Try it
If a line in the data below contains the word "domestic", copy it out.

Provided information Block Start

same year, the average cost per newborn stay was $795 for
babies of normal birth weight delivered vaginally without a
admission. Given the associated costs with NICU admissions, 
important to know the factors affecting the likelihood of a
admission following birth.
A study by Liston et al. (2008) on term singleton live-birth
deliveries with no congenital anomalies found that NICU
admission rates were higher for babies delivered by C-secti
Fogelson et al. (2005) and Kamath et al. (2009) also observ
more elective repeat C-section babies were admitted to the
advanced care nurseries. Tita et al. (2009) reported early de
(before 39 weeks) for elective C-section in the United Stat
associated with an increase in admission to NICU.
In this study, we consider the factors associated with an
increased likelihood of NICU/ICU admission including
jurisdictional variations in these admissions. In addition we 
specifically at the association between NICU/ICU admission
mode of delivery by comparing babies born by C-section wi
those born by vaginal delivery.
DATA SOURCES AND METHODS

Provided information Block End
Provided information Block Start

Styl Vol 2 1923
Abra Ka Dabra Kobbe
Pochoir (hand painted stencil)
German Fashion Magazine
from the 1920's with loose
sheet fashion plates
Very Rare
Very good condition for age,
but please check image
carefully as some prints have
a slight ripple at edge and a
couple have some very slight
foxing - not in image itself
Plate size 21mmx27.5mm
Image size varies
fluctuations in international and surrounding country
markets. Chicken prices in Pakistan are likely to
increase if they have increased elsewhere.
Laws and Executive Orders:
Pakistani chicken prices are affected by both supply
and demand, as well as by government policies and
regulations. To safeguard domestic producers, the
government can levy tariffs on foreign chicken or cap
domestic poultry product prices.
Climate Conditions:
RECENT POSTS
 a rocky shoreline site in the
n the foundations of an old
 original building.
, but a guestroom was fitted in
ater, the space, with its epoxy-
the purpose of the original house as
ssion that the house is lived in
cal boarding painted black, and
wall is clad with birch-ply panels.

Provided information Block End

Solved problem
regulations. To safeguard domestic producers, the
domestic poultry product prices.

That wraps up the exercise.